In this section, we will outline the step-by-step workflow for completing a project, highlighting best practices and pinpointing potential pitfalls to be wary of throughout the process. In this illustration, we assume that we are working with real-world data generated or collected outside of your project. For simulation studies where data is generated, some parts of the flow is not necessary.

The workflow presented here is unrealistically linear and streamlined for a real-world project. In reality, a research project is a long and winding process: you frequently go back and forth between different parts of the research. Consider the organization of files (codes, manuscripts, figures, tables, etc.) presented here as the ideal end state of the project. This organization ensures that the project is both shareable and readily reproducible by others.

3.1 Collect and place datasets

In this illustration, we pretend that we have collected the flights and weather datasets from the nycflights package and they are available as CSV files.

First thing you do is store these datasets in the data/raw folder. They should never be altered.

Important

Never alter the original raw data files!

Now, it is time to create a metadata file and position it alongside the raw data files inside the data folder. Here is an example of metadata written in a Markdown file format. You have flexibility in choosing the file format, but it should be easily readable.
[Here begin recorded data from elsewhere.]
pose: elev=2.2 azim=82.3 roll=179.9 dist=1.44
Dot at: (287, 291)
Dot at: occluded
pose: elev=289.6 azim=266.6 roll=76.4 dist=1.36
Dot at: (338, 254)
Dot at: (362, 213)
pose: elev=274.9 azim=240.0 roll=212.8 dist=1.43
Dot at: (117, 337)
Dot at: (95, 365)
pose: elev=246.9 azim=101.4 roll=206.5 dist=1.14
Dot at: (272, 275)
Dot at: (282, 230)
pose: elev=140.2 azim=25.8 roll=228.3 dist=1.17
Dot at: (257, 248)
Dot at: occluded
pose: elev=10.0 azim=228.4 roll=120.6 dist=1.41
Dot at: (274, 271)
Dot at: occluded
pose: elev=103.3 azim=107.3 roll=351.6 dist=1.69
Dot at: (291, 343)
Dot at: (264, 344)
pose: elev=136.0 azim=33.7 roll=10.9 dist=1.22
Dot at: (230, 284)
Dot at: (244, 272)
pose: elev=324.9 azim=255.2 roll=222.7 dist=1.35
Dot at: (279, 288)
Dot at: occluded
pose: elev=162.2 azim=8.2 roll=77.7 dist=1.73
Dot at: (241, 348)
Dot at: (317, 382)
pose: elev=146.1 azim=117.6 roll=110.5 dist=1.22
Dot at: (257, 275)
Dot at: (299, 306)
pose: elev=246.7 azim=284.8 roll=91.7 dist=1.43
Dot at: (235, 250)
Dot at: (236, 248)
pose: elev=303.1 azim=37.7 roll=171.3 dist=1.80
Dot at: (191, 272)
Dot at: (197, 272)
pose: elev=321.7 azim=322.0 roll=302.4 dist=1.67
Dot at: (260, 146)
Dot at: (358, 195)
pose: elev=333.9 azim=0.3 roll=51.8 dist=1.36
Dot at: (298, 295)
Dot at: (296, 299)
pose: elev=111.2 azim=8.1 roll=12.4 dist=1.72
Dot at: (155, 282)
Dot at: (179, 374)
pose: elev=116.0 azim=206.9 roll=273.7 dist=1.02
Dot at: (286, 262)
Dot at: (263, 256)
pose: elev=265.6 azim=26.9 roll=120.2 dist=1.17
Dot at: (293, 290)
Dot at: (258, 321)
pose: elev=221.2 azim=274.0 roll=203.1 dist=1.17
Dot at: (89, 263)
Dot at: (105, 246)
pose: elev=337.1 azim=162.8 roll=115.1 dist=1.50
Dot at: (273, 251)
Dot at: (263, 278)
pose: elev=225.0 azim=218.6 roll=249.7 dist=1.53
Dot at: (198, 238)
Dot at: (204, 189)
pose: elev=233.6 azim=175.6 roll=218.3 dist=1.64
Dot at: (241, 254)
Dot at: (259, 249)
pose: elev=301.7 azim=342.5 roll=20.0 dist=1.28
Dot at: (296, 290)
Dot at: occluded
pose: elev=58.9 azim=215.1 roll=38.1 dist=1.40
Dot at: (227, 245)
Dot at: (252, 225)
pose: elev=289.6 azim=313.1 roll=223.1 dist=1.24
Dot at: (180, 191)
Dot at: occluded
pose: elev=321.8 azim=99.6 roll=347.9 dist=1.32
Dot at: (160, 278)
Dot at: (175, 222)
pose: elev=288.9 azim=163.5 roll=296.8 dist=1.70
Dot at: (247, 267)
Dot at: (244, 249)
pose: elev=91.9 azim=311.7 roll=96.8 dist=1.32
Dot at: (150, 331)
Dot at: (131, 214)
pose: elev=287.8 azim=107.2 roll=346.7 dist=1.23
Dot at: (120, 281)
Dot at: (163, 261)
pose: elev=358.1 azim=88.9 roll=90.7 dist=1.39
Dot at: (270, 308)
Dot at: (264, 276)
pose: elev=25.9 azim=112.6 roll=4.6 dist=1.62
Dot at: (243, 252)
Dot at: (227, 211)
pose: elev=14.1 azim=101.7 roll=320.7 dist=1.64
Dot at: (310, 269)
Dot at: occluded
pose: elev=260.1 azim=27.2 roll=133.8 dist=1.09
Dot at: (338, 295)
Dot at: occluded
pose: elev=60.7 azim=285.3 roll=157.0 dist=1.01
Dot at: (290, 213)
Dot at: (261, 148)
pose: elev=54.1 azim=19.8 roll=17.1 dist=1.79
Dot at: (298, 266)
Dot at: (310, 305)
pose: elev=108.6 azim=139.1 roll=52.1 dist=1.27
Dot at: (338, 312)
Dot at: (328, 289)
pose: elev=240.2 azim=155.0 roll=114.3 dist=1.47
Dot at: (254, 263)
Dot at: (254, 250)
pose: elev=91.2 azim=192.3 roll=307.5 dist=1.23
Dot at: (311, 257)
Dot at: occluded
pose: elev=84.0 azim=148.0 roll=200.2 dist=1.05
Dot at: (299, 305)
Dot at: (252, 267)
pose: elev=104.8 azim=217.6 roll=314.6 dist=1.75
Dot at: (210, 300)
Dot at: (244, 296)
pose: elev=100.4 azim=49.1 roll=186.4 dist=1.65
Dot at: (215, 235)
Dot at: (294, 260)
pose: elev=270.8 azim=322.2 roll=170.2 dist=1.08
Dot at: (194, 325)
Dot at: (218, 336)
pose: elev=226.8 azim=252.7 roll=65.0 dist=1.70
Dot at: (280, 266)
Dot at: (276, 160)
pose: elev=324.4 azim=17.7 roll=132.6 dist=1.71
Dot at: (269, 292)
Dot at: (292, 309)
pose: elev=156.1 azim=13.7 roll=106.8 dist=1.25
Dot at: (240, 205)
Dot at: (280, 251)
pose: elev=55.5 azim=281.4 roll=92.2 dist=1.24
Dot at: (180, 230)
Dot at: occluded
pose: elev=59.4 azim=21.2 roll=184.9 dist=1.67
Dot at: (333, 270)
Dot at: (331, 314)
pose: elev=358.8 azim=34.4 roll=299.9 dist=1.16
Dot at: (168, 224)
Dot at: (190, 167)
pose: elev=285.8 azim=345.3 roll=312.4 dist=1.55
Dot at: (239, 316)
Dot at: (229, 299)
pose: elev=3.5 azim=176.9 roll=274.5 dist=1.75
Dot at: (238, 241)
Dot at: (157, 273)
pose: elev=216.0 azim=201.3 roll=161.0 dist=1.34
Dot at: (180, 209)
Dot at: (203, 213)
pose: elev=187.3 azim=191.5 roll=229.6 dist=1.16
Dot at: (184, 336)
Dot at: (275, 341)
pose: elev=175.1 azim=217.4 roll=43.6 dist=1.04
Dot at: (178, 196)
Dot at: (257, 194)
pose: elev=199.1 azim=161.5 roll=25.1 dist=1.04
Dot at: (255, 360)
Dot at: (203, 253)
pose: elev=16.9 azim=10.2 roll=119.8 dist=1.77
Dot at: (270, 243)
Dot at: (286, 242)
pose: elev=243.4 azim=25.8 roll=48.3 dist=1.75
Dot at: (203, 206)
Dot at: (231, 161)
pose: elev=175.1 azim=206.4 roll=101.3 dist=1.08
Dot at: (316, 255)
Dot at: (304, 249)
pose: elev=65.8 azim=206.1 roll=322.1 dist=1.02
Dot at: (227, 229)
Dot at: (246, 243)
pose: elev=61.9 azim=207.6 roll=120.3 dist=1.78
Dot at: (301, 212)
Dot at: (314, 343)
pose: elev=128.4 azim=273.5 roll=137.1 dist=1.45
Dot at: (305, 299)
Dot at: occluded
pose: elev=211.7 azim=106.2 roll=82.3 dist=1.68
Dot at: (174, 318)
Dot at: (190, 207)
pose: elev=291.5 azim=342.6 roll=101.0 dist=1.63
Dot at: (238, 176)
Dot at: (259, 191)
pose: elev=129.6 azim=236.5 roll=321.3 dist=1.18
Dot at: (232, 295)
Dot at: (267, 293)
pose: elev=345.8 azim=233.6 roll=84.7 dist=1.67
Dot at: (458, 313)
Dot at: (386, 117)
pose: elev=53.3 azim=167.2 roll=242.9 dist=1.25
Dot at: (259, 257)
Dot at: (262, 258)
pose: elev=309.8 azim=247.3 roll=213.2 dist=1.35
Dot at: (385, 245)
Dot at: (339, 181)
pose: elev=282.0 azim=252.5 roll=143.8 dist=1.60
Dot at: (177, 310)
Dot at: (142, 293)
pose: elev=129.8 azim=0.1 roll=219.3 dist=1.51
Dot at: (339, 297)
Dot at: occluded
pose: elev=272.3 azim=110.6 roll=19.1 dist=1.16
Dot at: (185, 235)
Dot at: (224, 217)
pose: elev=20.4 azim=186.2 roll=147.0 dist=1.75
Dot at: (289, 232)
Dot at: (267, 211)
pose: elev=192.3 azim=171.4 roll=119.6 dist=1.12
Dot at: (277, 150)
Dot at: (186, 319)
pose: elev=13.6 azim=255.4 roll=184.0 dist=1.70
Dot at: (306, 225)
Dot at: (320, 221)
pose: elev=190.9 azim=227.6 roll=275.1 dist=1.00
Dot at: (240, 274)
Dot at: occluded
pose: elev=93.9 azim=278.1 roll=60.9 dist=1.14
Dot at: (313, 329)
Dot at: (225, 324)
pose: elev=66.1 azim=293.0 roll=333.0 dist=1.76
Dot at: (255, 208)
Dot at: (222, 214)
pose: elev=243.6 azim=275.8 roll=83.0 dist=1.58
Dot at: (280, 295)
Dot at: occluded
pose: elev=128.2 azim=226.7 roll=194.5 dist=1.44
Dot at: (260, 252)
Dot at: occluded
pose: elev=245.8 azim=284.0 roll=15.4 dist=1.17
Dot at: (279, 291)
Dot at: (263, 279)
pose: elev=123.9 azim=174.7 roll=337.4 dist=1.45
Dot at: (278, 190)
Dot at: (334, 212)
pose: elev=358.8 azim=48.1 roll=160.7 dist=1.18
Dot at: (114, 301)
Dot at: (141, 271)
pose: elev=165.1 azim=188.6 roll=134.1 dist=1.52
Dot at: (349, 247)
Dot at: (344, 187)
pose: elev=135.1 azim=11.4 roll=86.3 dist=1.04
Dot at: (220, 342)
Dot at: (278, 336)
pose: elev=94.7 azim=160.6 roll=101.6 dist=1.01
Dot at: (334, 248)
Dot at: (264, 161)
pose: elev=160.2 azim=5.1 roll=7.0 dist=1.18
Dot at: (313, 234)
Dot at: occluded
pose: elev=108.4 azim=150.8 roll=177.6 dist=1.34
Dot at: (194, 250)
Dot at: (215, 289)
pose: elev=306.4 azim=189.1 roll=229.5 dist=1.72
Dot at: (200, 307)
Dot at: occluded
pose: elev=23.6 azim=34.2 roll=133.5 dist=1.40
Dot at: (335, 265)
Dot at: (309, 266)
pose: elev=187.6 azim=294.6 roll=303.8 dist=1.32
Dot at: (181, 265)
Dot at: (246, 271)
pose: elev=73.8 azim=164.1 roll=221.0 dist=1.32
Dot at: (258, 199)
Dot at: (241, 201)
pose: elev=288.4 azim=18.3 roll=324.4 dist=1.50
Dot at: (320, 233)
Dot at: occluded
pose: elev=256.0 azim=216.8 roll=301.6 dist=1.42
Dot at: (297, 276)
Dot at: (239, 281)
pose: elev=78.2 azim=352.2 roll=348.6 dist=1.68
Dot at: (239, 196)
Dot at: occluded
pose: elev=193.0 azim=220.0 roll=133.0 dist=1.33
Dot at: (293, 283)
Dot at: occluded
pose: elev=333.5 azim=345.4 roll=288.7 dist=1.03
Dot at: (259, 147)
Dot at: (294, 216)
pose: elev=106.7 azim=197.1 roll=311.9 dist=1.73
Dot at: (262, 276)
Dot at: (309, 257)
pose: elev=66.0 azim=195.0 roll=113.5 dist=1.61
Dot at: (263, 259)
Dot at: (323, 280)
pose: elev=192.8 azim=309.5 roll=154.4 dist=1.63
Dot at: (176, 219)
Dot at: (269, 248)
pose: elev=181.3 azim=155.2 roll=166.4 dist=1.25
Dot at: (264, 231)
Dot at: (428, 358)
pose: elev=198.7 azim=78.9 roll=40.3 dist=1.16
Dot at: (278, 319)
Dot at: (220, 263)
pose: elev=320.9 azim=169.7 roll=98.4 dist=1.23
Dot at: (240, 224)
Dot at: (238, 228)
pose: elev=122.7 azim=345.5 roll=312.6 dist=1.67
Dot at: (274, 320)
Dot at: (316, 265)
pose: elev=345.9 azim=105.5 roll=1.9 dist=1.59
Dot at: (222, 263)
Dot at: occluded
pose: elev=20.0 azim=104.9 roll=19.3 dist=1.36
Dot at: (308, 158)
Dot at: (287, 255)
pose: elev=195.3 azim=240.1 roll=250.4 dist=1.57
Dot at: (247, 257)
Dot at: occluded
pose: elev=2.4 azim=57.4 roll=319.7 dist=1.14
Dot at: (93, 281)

CSV is also a suitable option for a metadata file format.

Important
  • Generate metadata that ensures easy comprehension of variable definitions for your future self, your team, and other collaborating teams.
  • Make sure the unit of variables are clear in metadata when not obvious
  • Place the metadata file under the data folder.

3.2 Writing R scripts for data wrangling, analysis, and reporting

One of the most important element for a reproducible project is automation by code:

Important

Every single action taken throughout the entire project is written in R scripts, whenever possible, using .r, .rmd, or .qmd files.

This is critical. Here are some examples of things I (and probably many of you) have done early in my career that I should not do any more.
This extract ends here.